» **WHAT IS NEEDED**
Make an exact copy of the entries below.

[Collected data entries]
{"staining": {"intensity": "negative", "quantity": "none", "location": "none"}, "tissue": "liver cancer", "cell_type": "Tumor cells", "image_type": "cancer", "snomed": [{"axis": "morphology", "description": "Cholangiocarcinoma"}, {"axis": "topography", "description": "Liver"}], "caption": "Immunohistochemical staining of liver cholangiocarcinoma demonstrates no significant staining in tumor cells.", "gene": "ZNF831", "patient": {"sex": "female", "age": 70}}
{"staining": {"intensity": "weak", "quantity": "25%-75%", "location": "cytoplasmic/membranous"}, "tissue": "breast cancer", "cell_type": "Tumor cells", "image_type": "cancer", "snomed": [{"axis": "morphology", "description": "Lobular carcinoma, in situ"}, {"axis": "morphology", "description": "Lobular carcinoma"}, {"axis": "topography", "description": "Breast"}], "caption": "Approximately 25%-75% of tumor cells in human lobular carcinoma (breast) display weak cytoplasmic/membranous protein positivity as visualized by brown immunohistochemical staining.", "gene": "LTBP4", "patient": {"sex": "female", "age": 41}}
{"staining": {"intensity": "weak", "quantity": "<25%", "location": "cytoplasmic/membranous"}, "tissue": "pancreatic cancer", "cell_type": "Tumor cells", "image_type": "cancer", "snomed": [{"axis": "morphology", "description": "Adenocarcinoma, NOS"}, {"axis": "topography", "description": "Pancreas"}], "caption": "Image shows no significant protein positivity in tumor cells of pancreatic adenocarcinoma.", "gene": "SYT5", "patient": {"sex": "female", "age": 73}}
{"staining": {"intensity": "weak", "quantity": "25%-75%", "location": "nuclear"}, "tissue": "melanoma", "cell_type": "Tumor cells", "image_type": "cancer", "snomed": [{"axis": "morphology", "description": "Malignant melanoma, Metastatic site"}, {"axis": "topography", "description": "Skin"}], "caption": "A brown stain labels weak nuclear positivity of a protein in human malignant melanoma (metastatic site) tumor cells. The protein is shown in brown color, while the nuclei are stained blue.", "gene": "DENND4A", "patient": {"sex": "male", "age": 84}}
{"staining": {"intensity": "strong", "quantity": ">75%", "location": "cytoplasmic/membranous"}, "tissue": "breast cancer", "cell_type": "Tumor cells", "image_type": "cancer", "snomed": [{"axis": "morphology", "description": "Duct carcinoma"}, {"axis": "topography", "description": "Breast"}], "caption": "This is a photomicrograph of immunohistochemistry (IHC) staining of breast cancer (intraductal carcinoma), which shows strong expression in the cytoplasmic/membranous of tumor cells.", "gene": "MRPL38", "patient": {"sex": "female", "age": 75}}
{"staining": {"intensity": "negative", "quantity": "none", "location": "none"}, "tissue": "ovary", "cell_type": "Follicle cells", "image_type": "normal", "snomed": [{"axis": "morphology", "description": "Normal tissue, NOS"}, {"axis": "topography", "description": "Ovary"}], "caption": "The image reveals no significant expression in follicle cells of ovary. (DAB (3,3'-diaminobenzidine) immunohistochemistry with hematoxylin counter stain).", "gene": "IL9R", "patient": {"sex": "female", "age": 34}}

» **RESULT BELOW**
{"staining": {"intensity": "negative", "quantity": "none", "location": "none"}, "tissue": "liver cancer", "cell_type": "Tumor cells", "image_type": "cancer", "snomed": [{"axis": "morphology", "description": "Cholangiocarcinoma"}, {"axis": "topography", "description": "Liver"}], "caption": "Immunohistochemical staining of liver cholangiocarcinoma demonstrates no significant staining in tumor cells.", "gene": "ZNF831", "patient": {"sex": "female", "age": 70}}
{"staining": {"intensity": "weak", "quantity": "25%-75%", "location": "cytoplasmic/membranous"}, "tissue": "breast cancer", "cell_type": "Tumor cells", "image_type": "cancer", "snomed": [{"axis": "morphology", "description": "Lobular carcinoma, in situ"}, {"axis": "morphology", "description": "Lobular carcinoma"}, {"axis": "topography", "description": "Breast"}], "caption": "Approximately 25%-75% of tumor cells in human lobular carcinoma (breast) display weak cytoplasmic/membranous protein positivity as visualized by brown immunohistochemical staining.", "gene": "LTBP4", "patient": {"sex": "female", "age": 41}}
{"staining": {"intensity": "weak", "quantity": "<25%", "location": "cytoplasmic/membranous"}, "tissue": "pancreatic cancer", "cell_type": "Tumor cells", "image_type": "cancer", "snomed": [{"axis": "morphology", "description": "Adenocarcinoma, NOS"}, {"axis": "topography", "description": "Pancreas"}], "caption": "Image shows no significant protein positivity in tumor cells of pancreatic adenocarcinoma.", "gene": "SYT5", "patient": {"sex": "female", "age": 73}}
{"staining": {"intensity": "weak", "quantity": "25%-75%", "location": "nuclear"}, "tissue": "melanoma", "cell_type": "Tumor cells", "image_type": "cancer", "snomed": [{"axis": "morphology", "description": "Malignant melanoma, Metastatic site"}, {"axis": "topography", "description": "Skin"}], "caption": "A brown stain labels weak nuclear positivity of a protein in human malignant melanoma (metastatic site) tumor cells. The protein is shown in brown color, while the nuclei are stained blue.", "gene": "DENND4A", "patient": {"sex": "male", "age": 84}}
{"staining": {"intensity": "strong", "quantity": ">75%", "location": "cytoplasmic/membranous"}, "tissue": "breast cancer", "cell_type": "Tumor cells", "image_type": "cancer", "snomed": [{"axis": "morphology", "description": "Duct carcinoma"}, {"axis": "topography", "description": "Breast"}], "caption": "This is a photomicrograph of immunohistochemistry (IHC) staining of breast cancer (intraductal carcinoma), which shows strong expression in the cytoplasmic/membranous of tumor cells.", "gene": "MRPL38", "patient": {"sex": "female", "age": 75}}
{"staining": {"intensity": "negative", "quantity": "none", "location": "none"}, "tissue": "ovary", "cell_type": "Follicle cells", "image_type": "normal", "snomed": [{"axis": "morphology", "description": "Normal tissue, NOS"}, {"axis": "topography", "description": "Ovary"}], "caption": "The image reveals no significant expression in follicle cells of ovary. (DAB (3,3'-diaminobenzidine) immunohistochemistry with hematoxylin counter stain).", "gene": "IL9R", "patient": {"sex": "female", "age": 34}}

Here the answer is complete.